COLUMBUS, Ohio (WCMH) – Will Ohio’s legal sports gaming program be ready for its scheduled January launch?
Don’t bet on it.
Sources said the Ohio Lottery Commission’s proposed rules are getting so much pushback from businesses and potential sports betting outlets that they might have to be rewritten.
The problem is the cash-out rules.
The rules require the sports gaming sites bot be ready to pay out, in cash, to gambling winners as soon as the sporting event ends.
For a small business on a big sporting event night, that could mean having tens of thousands of dollars in cash on hand.
The Ohio branch of the National Federation of Independent Business said that’s financially impossible for some small business owners, and it also sets sports betting operators up as targets for robberies.
New numbers show more than 1,000 Ohio businesses are interested in being licensed sports betting establishments.

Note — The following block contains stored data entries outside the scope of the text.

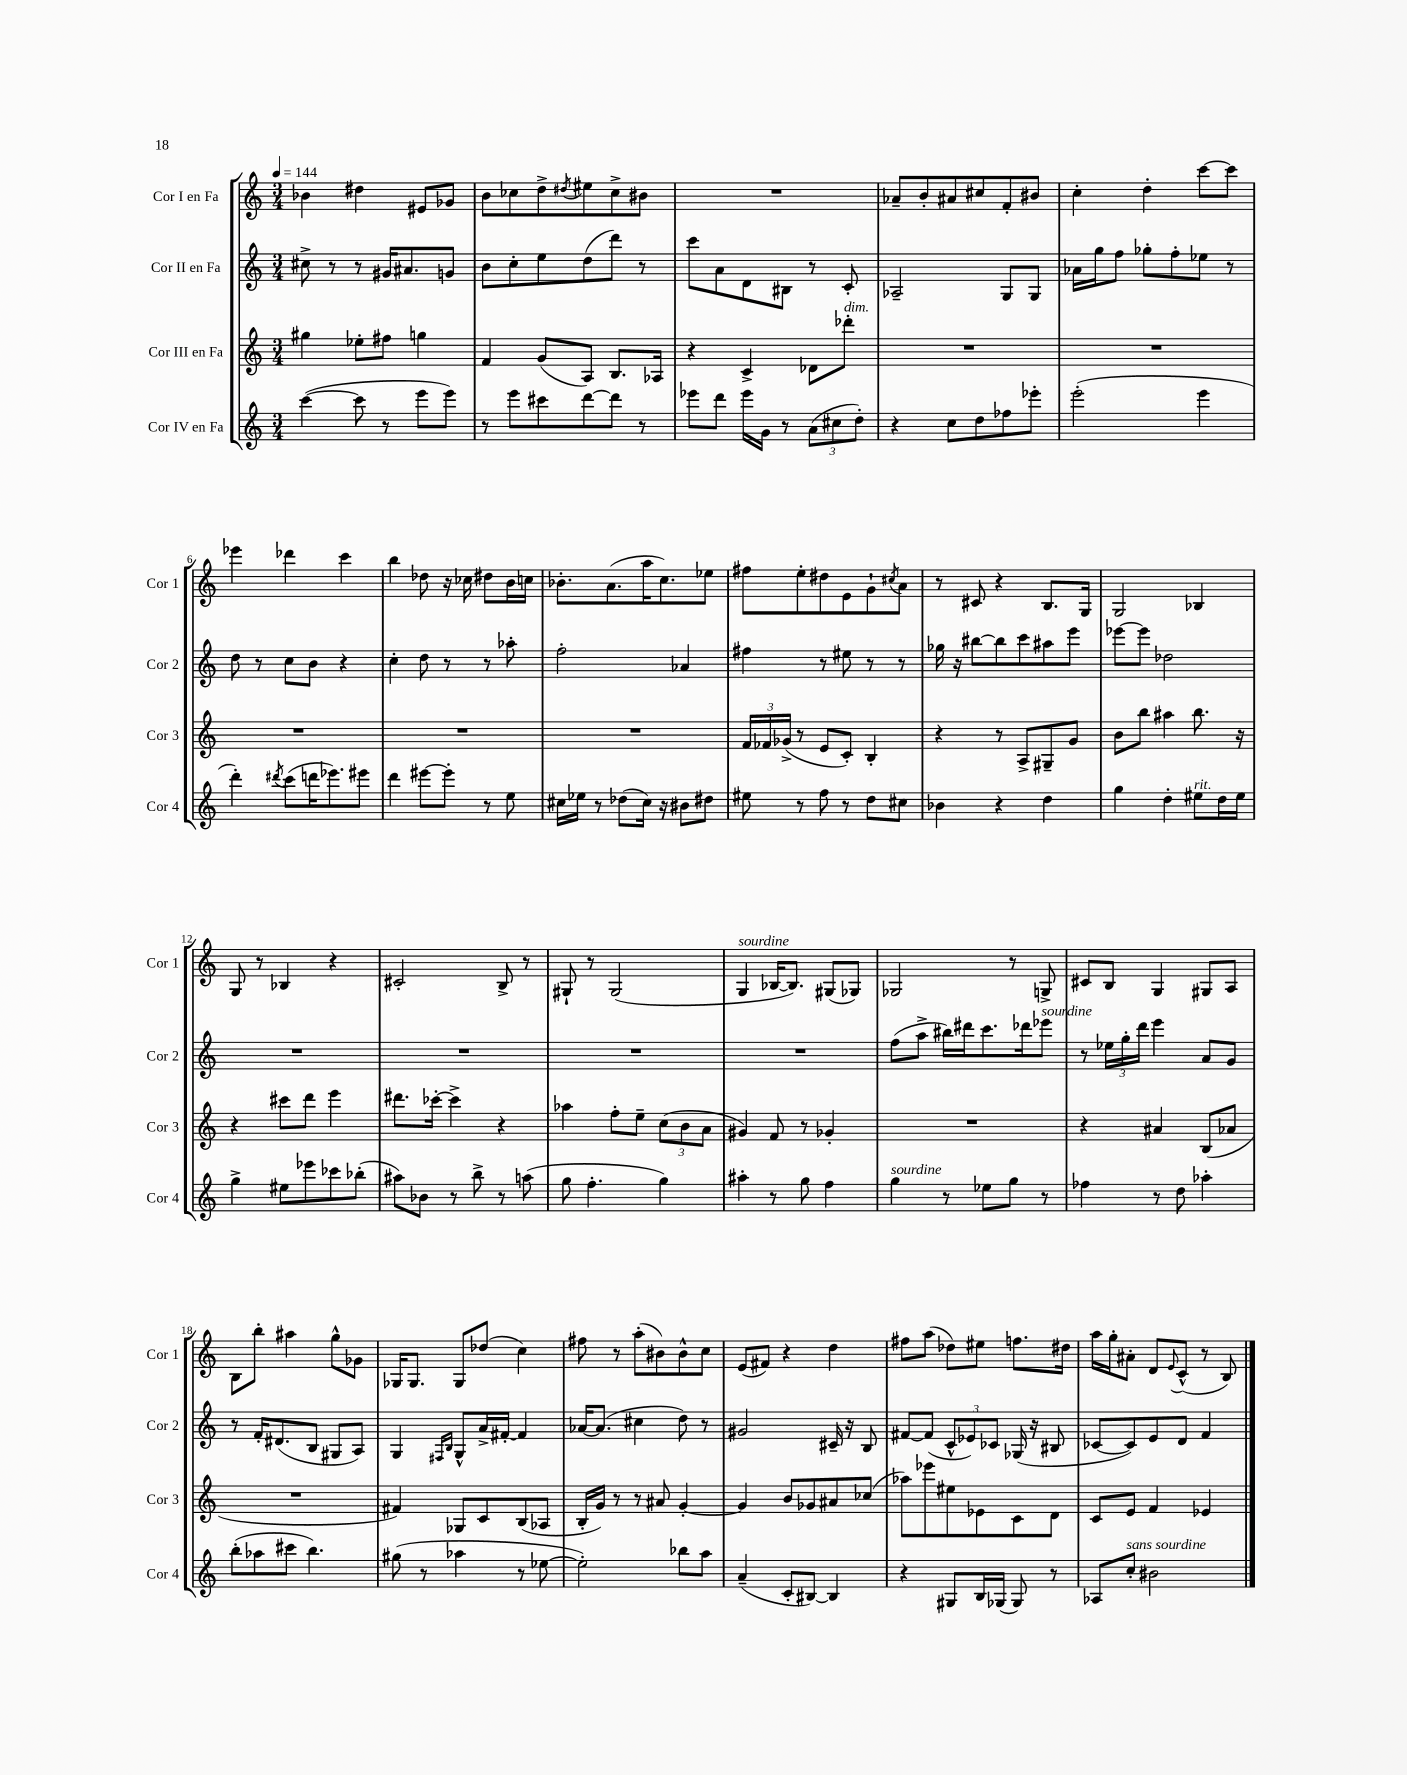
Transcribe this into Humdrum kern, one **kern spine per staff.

**kern	**kern	**kern	**kern
*part4	*part3	*part2	*part1
*staff4	*staff3	*staff2	*staff1
*I"Cor IV en Fa	*I"Cor III en Fa	*I"Cor II en Fa	*I"Cor I en Fa
*I'Cor 4	*I'Cor 3	*I'Cor 2	*I'Cor 1
*clefG2	*clefG2	*clefG2	*clefG2
*k[]	*k[]	*k[]	*k[]
*M3/4	*M3/4	*M3/4	*M3/4
*MM144	*MM144	*MM144	*MM144
=1	=1	=1	=1
([4ccc\	4gg#X\	8cc#X^\	4b-X\
.	.	8r	.
8ccc\]	8ee-X'\L	8r	4dd#X\
8r	8ff#X\J	16g#X/KL	.
.	.	8.a#X/	.
8eee\L	4ggn\	.	8e#X/L
8eee\J)	.	8gn/J	8g-X/J
=2	=2	=2	=2
8r	4f/	8b\L	8b\L
8eee\L	.	8cc'\	8cc-X\
8ccc#X\	(8g/L	8ee\	8dd^\
.	.	.	8qdd#X/
[8ddd\	8A/J)	(8dd\	8ee#X\
8ddd\J]	8.B/L	8ddd\J)	8cc-^\
8r	.	8r	8b#X\J
.	16A-X/Jk	.	.
=3	=3	=3	=3
8eee-X\L	4r	8ccc\L	2.r
8ddd\J	.	8a\	.
16eee-\LL	4c^/	8d\	.
16g\JJ	.	.	.
8r	.	8B#X\J	.
(12a\L	8d-X\L	8r	.
12cc#X\	.	.	.
!	!LO:TX:a:i:t=dim.	!	!
.	8ddd-X'\J	8c'/	.
12dd'\J)	.	.	.
=4	=4	=4	=4
4r	2.r	2A-X~/	8a-X~/L
.	.	.	8b'/
8cc\L	.	.	8a#X/
8dd\	.	.	8cc#X/
8ff-X\	.	8G/L	8f'/
8eee-X'\J	.	8G/J	8b#X/J
=5	=5	=5	=5
(2eee'\	2.r	16a-X\LL	4cc'\
.	.	16gg\J	.
.	.	8ff\J	.
.	.	8gg-X'\L	4dd'\
.	.	8ff'\	.
4eee\	.	8ee-X\J	[8ccc\L
.	.	8r	8ccc\J]
!!LO:LB:g=z
=6	=6	=6	=6
4ddd'\)	2.r	8dd\	4eee-X\
.	.	8r	.
8qddd#X/	.	.	.
(8ccc\L	.	8cc\L	4ddd-X\
16dddn\K	.	8b\J	.
8.eee-X\)	.	.	.
.	.	4r	4ccc\
8eee#X\J	.	.	.
=7	=7	=7	=7
4ddd\	2.r	4cc'\	4bb\
[8eee#X\L	.	8dd\	8dd-X\
8eee#'\J]	.	8r	16r
.	.	.	16cc-X\
8r	.	8r	8dd#X\L
8ee\	.	8aa-X'\	16b\L
.	.	.	16ccn\JJ
=8	=8	=8	=8
16cc#X\LL	2.r	2ff'\	8.b-X'\L
16ee-X\JJ	.	.	.
8r	.	.	.
.	.	.	(8.a\
(8dd-X\L	.	.	.
16cc#\Jk)	.	.	16aa\K
16r	.	.	8.cc\)
8b#X\L	.	4a-X/	.
8dd#X\J	.	.	8ee-X\J
=9	=9	=9	=9
8ee#X\	24f/LL	4ff#X\	8ff#X\L
.	24f-X/	.	.
.	(24g-X^/JJ	.	.
8r	8r	.	8ee'\
8ff\	8e/L	8r	8dd#X\
8r	8c'/J)	8ee#X\	8e\
8dd\L	4B'/	8r	8g`\
.	.	.	8qcc#X/
8cc#X\J	.	8r	8a\J
=10	=10	=10	=10
4b-X\	4r	16gg-X\	8r
.	.	16r	.
.	.	[8bb#X\L	8c#X/
4r	8r	8bb#\]	4r
.	8A^/L	8ccc\	.
4dd\	8G#X~/	8aa#X\	8.B/L
.	8g/J	8eee\J	.
.	.	.	16G/Jk
=11	=11	=11	=11
4gg\	8b\L	[8eee-X\L	2G/
.	8bb\J	8eee-\J]	.
4dd'\	4aa#X\	2dd-X\	.
!LO:TX:a:i:t=rit.	!	!	!
8ee#X\L	8.bb\	.	4B-X/
16dd\L	.	.	.
16ee#\JJ	16r	.	.
!!LO:LB:g=z
=12	=12	=12	=12
4gg^\	4r	2.r	8G/
.	.	.	8r
8ee#X\L	8ccc#X\L	.	4B-X/
8eee-X\	8ddd\J	.	.
8ccc-X\	4eee\	.	4r
(8bb-X'\J	.	.	.
=13	=13	=13	=13
8aa#X\L)	8.ddd#X\L	2.r	2c#X'/
8b-X\J	.	.	.
.	[16ccc-X'\Jk	.	.
8r	4ccc-^\]	.	.
8bb^\	.	.	.
8r	4r	.	8B^/
(8aan\	.	.	8r
=14	=14	=14	=14
8gg\	4aa-X\	2.r	8G#X`/
4.ff'\	.	.	8r
.	8ff'\L	.	(2G#/
.	8ee~\J	.	.
4gg\)	(12cc\L	.	.
.	12b\	.	.
.	12a\J	.	.
=15	=15	=15	=15
!	!	!	!LO:TX:a:i:t=sourdine
4aa#X'\	4g#X/)	2.r	4G/
8r	8f/	.	[16B-X/KL
.	.	.	8.B-/J])
8gg\	8r	.	.
4ff\	4g-X'/	.	(8G#X/L
.	.	.	8G-X/J)
=16	=16	=16	=16
!LO:TX:a:i:t=sourdine	!	!	!
4gg\	2.r	(8ff\L	2G-X/
.	.	8aa^\J	.
8r	.	16bb#X\LL)	.
.	.	16ddd#X\J	.
8ee-X\L	.	8.ccc\	.
8gg\J	.	.	8r
.	.	16ddd-X\k	.
!	!	!LO:TX:a:i:t=sourdine	!
8r	.	8eee-X\J	8Gn^/
=17	=17	=17	=17
4ff-X\	4r	8r	8c#X/L
.	.	24ee-X\LL	8B/J
.	.	24gg'\	.
.	.	24ddd\JJ	.
8r	4a#X/	4eee\	4G/
8dd\	.	.	.
4aa-X'\	(8B/L	8a/L	8G#X/L
.	8a-X/J	8g/J	8A/J
!!LO:LB:g=z
=18	=18	=18	=18
(8bb'\L	2.r	8r	8B\L
8aa-X\	.	16f'/KL	8bb'\J
.	.	(8.d#X/	.
8ccc#X\J	.	.	4aa#X\
4.bb\)	.	8B/J	.
.	.	8G#X/L	8gg^^\L
.	.	8A/J)	8g-X\J
=19	=19	=19	=19
(8gg#X\	4f#X/)	4G/	16G-X/KL
.	.	.	8.G-/J
8r	.	.	.
.	.	16qqF#X/LL	.
.	.	16qqB/JJ	.
4aa-X\	8G-X/L	8G^^/L	8G-/L
.	8c/	16a^/L	(8dd-X/J
.	.	[16f#X'/JJ	.
8r	(8B/	4f#/]	4cc\)
[8ee-X\	8A-X/J	.	.
=20	=20	=20	=20
2ee-'\])	16B'/LL	[16a-X/KL	8ff#X\
.	16g/JJ)	(8.a-/J]	.
.	8r	.	8r
.	8r	4cc#X\	(8aa'\L
.	8a#X/	.	8b#X\)
8bb-X\L	[4g'/	8dd\)	8b#^^\
8aa\J	.	8r	8cc\J
=21	=21	=21	=21
(4a~/	4g/]	2g#X/	(8e/L
.	.	.	8f#X/J)
8c'/L	8b/L	.	4r
[8B#X/J)	8g-X/	.	.
4B#/]	8a#X/	16c#X~/	4dd\
.	.	16r	.
.	(8cc-X/J	8B/	.
=22	=22	=22	=22
4r	8aa-X\L)	[8f#X/L	8ff#X\L
.	8eee-X\	(8f#/J]	(8aa\J
8G#X/L	8ee#X\	12c^^/L	8dd-X\L)
.	.	12e-X/)	.
16B/L	8e-X\	.	8ee#X\J
.	.	12c-X/J	.
(16G-X/JJ	.	.	.
8G-/)	8c\	(16G-X/	8.ffn\L
.	.	16r	.
8r	8d\J	8B#X/	.
.	.	.	16dd#X\Jk
=23	=23	=23	=23
8A-X/L	8c/L	[8c-X/L	16aa\LL
.	.	.	16gg'\J
!LO:TX:a:i:t=sans sourdine	!	!	!
8cc'/J	8e/J	8c-/])	8a#X'\J
2b#X\	4f/	8e/	8d/L
.	.	.	8qqe/
.	.	8d/J	(8c^^/J
.	4e-X/	4f/	8r
.	.	.	8B/)
==	==	==	==
*-	*-	*-	*-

“It shows that they know their customers are demanding that product and they want to be able to deliver that,” said Chris Ferruso with the National Federation of Independent Business. “I’m fearful that a lot of our members, our small businesses, are going to say, after they understand the rules, ‘This is too much of a risk for me to take on. This is too much of a liability for me to take on.’”
The Ohio Grocers Association is also objecting to the rule that would require sports bettors to cash in their winning tickets at the place of purchase, cutting out the 600 Ohio grocery stores that are already Ohio lottery outlets.
The Ohio Lottery Commission, however, said its plans to launch sports betting in January remain on track but continues to work out the details when it comes to compensating players.
Sports betting locations are recommended under Ohio law to provide cash prizes of $600 or less at its betting locations, but the commission said hosts can choose to limit the amount of prizes they’re willing to cash.
“Just like with traditional lottery, ensuring that players receive their sports gaming prizes promptly is crucial to the success of the new type C sports gaming program and we continue to encourage proprietors to propose as many cashing options as possible,” the commission said in a statement.
Read the full statement from the Ohio Lottery Commission below:
The Lottery is on track to launch sports betting on the universal start date of January 1, 2023. Just like with traditional lottery, ensuring that players receive their sports gaming prizes promptly is crucial to the success of the new type C sports gaming program and we continue to encourage proprietors to propose as many cashing options as possible. Proprietors may choose to offer validation options at non-host locations; however, until the proprietors are licensed and propose their solutions, we cannot state with certainty how validations and cashing through multiple systems will be accomplished compared to traditional lottery cashing processes that utilizes one provider. Despite technological hurdles connecting multiple systems, we do hope to offer expanded cashing capabilities for type C sports gaming in the future and will work with all of the proprietors on a solution, but it will not be operational on the universal start date.
When the Legislature passed House Bill 29, it authorized the Ohio Casino Control Commission (OCCC) to license up to 20 type C sports gaming proprietors and tasked the Lottery with contracting with the licensed proprietors to offer type C sports gaming at licensed host locations. Currently, the Lottery is working through the CSI and JCARR rulemaking processes to implement its duties under the new law to ensure that type C sports gaming is conducted with the utmost integrity, just as all lottery games have been since the Lottery’s inception in 1974.
The prize payment rule referenced is based off of Ohio Revised Code Section 3770.25 (C) that articulates the methods by which a player may receive their lottery sports gaming prizes. One of those methods is “in cash at any type C sports gaming host” and for security purposes, the rule clarifies that payments in-cash at a host should be of $600 or less, just like current practices with traditional lottery prizes. However, it should be noted that this is not a mandatory requirement and hosts may choose to limit the amount of prizes they’re willing to cash. Additionally, all hosts and proprietors must comply with the minimum internal controls and security standards that are articulated in both the OCCC and Lottery’s rules and operating procedures.